US astronomers have announced the detection of J2322+0509, a detached binary white dwarf composed of two helium-core stars with a short orbital period.
It is the first gravitational wave source of its kind ever detected, according to a team led by the Centre for Astrophysics Harvard & Smithsonian.
“Theories predict that there are many double helium-core white dwarf binaries out there,” says Warren Brown, lead author of a study to be published in Astrophysical Journal Letters and currently available on the preprint server arXiv.
“This detection provides an anchor for those models, and for doing future experiments so that we can find more of these stars and determine their true numbers.”
In a statement, the researchers say the star will be used for verification on the LISA (Laser Interferometer Space Antenna) gravitational wave observatory planned for launch in 2034.
“Verification binaries are important because we know that LISA will see them within a few weeks of turning on the telescopes,” says co-author Mukremin Kilic, from the University of Oklahoma.
“There’s only a handful of LISA sources that we know of today.
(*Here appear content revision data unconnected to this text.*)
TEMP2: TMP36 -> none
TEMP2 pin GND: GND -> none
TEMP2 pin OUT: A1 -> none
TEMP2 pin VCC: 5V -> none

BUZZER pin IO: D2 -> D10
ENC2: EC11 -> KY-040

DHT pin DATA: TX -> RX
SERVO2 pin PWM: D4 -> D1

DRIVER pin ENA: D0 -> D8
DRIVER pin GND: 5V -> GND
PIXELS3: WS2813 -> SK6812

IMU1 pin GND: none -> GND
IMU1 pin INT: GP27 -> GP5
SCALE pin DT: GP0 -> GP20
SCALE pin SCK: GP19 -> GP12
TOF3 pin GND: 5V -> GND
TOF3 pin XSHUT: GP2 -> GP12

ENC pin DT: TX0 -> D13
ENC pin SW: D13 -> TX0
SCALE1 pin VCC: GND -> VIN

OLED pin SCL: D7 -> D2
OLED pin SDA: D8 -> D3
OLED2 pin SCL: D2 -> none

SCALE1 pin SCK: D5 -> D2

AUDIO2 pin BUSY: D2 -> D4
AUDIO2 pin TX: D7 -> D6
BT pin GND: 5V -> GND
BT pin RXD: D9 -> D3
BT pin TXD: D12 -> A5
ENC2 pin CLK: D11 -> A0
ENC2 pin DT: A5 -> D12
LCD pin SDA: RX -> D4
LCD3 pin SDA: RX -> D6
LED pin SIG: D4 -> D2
The discovery of the first prototype of a new class of verification binary puts us well ahead of where anyone could have anticipated.”
Brown says J2322+0509 initially was a challenge to study because it had no light curve. “We couldn’t detect a photometric signal because there isn’t one.”
That all changed thanks to data collected by the MMT telescope at the Fred Lawrence Whipple Observatory in Arizona, the Magellan Baade Telescope at the Las Campanas Observatory in Chile, and the Gemini North telescope on Maunakea, Hawaii.
Spectroscopic studies using this data revealed the binary’s orbital motion.
“We’re finding that the binaries that might be the hardest to detect may actually be the strongest sources of gravitational waves,” says Brown.
“This binary was difficult to detect because it is oriented face-on to us, like a bull’s eye, rather than edge-on. Remarkably, the binary’s gravitational waves are 2.5 times stronger at this orientation than if it were orientated edge-on like an eclipsing binary.”
And that wasn’t the only surprise. With an orbital period of 20 minutes (1201 seconds to be precise) the pair is confirmed as having the third shortest period of all known detached binaries.
“This pair is at the extreme end of stars with short orbital periods,” says Brown. “And the orbit of this pair of objects is decaying.
“The gravitational waves that are being emitted are causing the pair to lose energy; in six or seven million years they will merge into a single, more-massive white dwarf.”